(Spatial grounding data)
──────
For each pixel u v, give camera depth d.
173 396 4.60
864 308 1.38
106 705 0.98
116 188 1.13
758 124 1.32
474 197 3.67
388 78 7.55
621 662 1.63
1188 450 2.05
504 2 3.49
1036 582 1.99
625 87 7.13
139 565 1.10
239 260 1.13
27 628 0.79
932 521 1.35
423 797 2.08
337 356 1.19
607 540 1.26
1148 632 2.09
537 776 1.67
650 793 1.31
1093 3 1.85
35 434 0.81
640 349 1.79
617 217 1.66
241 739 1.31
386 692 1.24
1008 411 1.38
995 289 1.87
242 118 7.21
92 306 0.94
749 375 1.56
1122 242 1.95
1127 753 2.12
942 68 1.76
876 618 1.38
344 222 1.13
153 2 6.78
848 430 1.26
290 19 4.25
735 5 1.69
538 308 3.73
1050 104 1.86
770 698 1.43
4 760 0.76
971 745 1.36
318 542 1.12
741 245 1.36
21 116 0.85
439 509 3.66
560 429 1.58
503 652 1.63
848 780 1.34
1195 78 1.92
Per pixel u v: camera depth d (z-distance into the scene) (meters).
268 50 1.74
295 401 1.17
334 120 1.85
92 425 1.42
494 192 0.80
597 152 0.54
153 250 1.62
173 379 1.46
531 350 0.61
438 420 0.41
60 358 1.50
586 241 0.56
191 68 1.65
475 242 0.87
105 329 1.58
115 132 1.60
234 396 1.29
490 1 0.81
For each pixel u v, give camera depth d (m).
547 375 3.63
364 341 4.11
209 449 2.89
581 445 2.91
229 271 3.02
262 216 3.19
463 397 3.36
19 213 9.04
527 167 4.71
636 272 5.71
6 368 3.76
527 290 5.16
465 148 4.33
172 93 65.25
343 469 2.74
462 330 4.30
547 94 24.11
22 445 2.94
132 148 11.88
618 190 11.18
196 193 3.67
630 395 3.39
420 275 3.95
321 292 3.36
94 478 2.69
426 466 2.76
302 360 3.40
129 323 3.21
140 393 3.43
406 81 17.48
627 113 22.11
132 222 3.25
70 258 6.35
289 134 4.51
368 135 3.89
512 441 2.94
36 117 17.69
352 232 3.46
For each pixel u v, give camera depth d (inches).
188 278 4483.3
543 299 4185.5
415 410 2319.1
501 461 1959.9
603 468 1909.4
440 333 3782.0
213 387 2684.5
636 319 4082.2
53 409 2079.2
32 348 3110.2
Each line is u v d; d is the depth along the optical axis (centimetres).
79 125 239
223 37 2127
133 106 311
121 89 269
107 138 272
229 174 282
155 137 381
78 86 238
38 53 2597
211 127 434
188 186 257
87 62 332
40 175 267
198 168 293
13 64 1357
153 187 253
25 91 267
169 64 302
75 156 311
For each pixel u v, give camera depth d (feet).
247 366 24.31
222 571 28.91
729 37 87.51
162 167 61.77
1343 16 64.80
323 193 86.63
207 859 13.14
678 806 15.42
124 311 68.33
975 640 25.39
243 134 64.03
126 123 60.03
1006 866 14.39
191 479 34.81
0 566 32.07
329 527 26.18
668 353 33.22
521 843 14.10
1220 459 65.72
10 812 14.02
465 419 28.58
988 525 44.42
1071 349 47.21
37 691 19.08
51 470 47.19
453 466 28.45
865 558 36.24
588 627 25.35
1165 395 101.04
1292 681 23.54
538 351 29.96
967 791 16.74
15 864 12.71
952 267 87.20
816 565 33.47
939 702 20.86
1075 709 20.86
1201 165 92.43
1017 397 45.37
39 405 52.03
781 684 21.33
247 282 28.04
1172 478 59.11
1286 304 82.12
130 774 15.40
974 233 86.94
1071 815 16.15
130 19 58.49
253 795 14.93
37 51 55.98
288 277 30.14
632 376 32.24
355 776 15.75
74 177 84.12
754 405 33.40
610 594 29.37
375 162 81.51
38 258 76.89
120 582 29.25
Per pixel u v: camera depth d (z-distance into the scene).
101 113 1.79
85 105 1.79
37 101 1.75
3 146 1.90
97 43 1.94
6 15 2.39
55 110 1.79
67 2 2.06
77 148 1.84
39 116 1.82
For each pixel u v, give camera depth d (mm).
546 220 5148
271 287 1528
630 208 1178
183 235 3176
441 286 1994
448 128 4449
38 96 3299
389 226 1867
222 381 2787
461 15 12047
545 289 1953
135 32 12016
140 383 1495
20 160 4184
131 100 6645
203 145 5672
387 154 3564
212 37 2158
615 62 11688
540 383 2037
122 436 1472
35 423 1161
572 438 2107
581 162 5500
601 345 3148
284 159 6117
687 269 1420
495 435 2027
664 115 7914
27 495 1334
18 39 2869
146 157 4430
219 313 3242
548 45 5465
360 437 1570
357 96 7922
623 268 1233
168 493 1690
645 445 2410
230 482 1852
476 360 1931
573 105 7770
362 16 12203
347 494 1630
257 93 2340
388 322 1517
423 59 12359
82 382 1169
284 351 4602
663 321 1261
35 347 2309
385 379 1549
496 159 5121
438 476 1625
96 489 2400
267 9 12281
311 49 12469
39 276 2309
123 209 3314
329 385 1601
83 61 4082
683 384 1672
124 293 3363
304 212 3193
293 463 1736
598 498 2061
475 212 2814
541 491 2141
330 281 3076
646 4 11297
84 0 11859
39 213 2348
──────
The data must be given again in full, exactly as written.

(Answer space):
For each pixel u v, give camera depth d.
173 396 4.60
864 308 1.38
106 705 0.98
116 188 1.13
758 124 1.32
474 197 3.67
388 78 7.55
621 662 1.63
1188 450 2.05
504 2 3.49
1036 582 1.99
625 87 7.13
139 565 1.10
239 260 1.13
27 628 0.79
932 521 1.35
423 797 2.08
337 356 1.19
607 540 1.26
1148 632 2.09
537 776 1.67
650 793 1.31
1093 3 1.85
35 434 0.81
640 349 1.79
617 217 1.66
241 739 1.31
386 692 1.24
1008 411 1.38
995 289 1.87
242 118 7.21
92 306 0.94
749 375 1.56
1122 242 1.95
1127 753 2.12
942 68 1.76
876 618 1.38
344 222 1.13
153 2 6.78
848 430 1.26
290 19 4.25
735 5 1.69
538 308 3.73
1050 104 1.86
770 698 1.43
4 760 0.76
971 745 1.36
318 542 1.12
741 245 1.36
21 116 0.85
439 509 3.66
560 429 1.58
503 652 1.63
848 780 1.34
1195 78 1.92
Per pixel u v: camera depth d (z-distance into the scene) (meters).
268 50 1.74
295 401 1.17
334 120 1.85
92 425 1.42
494 192 0.80
597 152 0.54
153 250 1.62
173 379 1.46
531 350 0.61
438 420 0.41
60 358 1.50
586 241 0.56
191 68 1.65
475 242 0.87
105 329 1.58
115 132 1.60
234 396 1.29
490 1 0.81
For each pixel u v, give camera depth d (m).
547 375 3.63
364 341 4.11
209 449 2.89
581 445 2.91
229 271 3.02
262 216 3.19
463 397 3.36
19 213 9.04
527 167 4.71
636 272 5.71
6 368 3.76
527 290 5.16
465 148 4.33
172 93 65.25
343 469 2.74
462 330 4.30
547 94 24.11
22 445 2.94
132 148 11.88
618 190 11.18
196 193 3.67
630 395 3.39
420 275 3.95
321 292 3.36
94 478 2.69
426 466 2.76
302 360 3.40
129 323 3.21
140 393 3.43
406 81 17.48
627 113 22.11
132 222 3.25
70 258 6.35
289 134 4.51
368 135 3.89
512 441 2.94
36 117 17.69
352 232 3.46
For each pixel u v, give camera depth d (inches).
188 278 4483.3
543 299 4185.5
415 410 2319.1
501 461 1959.9
603 468 1909.4
440 333 3782.0
213 387 2684.5
636 319 4082.2
53 409 2079.2
32 348 3110.2
Each line is u v d; d is the depth along the optical axis (centimetres).
79 125 239
223 37 2127
133 106 311
121 89 269
107 138 272
229 174 282
155 137 381
78 86 238
38 53 2597
211 127 434
188 186 257
87 62 332
40 175 267
198 168 293
13 64 1357
153 187 253
25 91 267
169 64 302
75 156 311
For each pixel u v, give camera depth d (feet).
247 366 24.31
222 571 28.91
729 37 87.51
162 167 61.77
1343 16 64.80
323 193 86.63
207 859 13.14
678 806 15.42
124 311 68.33
975 640 25.39
243 134 64.03
126 123 60.03
1006 866 14.39
191 479 34.81
0 566 32.07
329 527 26.18
668 353 33.22
521 843 14.10
1220 459 65.72
10 812 14.02
465 419 28.58
988 525 44.42
1071 349 47.21
37 691 19.08
51 470 47.19
453 466 28.45
865 558 36.24
588 627 25.35
1165 395 101.04
1292 681 23.54
538 351 29.96
967 791 16.74
15 864 12.71
952 267 87.20
816 565 33.47
939 702 20.86
1075 709 20.86
1201 165 92.43
1017 397 45.37
39 405 52.03
781 684 21.33
247 282 28.04
1172 478 59.11
1286 304 82.12
130 774 15.40
974 233 86.94
1071 815 16.15
130 19 58.49
253 795 14.93
37 51 55.98
288 277 30.14
632 376 32.24
355 776 15.75
74 177 84.12
754 405 33.40
610 594 29.37
375 162 81.51
38 258 76.89
120 582 29.25
Per pixel u v: camera depth d (z-distance into the scene).
101 113 1.79
85 105 1.79
37 101 1.75
3 146 1.90
97 43 1.94
6 15 2.39
55 110 1.79
67 2 2.06
77 148 1.84
39 116 1.82
For each pixel u v, give camera depth d (mm).
546 220 5148
271 287 1528
630 208 1178
183 235 3176
441 286 1994
448 128 4449
38 96 3299
389 226 1867
222 381 2787
461 15 12047
545 289 1953
135 32 12016
140 383 1495
20 160 4184
131 100 6645
203 145 5672
387 154 3564
212 37 2158
615 62 11688
540 383 2037
122 436 1472
35 423 1161
572 438 2107
581 162 5500
601 345 3148
284 159 6117
687 269 1420
495 435 2027
664 115 7914
27 495 1334
18 39 2869
146 157 4430
219 313 3242
548 45 5465
360 437 1570
357 96 7922
623 268 1233
168 493 1690
645 445 2410
230 482 1852
476 360 1931
573 105 7770
362 16 12203
347 494 1630
257 93 2340
388 322 1517
423 59 12359
82 382 1169
284 351 4602
663 321 1261
35 347 2309
385 379 1549
496 159 5121
438 476 1625
96 489 2400
267 9 12281
311 49 12469
39 276 2309
123 209 3314
329 385 1601
83 61 4082
683 384 1672
124 293 3363
304 212 3193
293 463 1736
598 498 2061
475 212 2814
541 491 2141
330 281 3076
646 4 11297
84 0 11859
39 213 2348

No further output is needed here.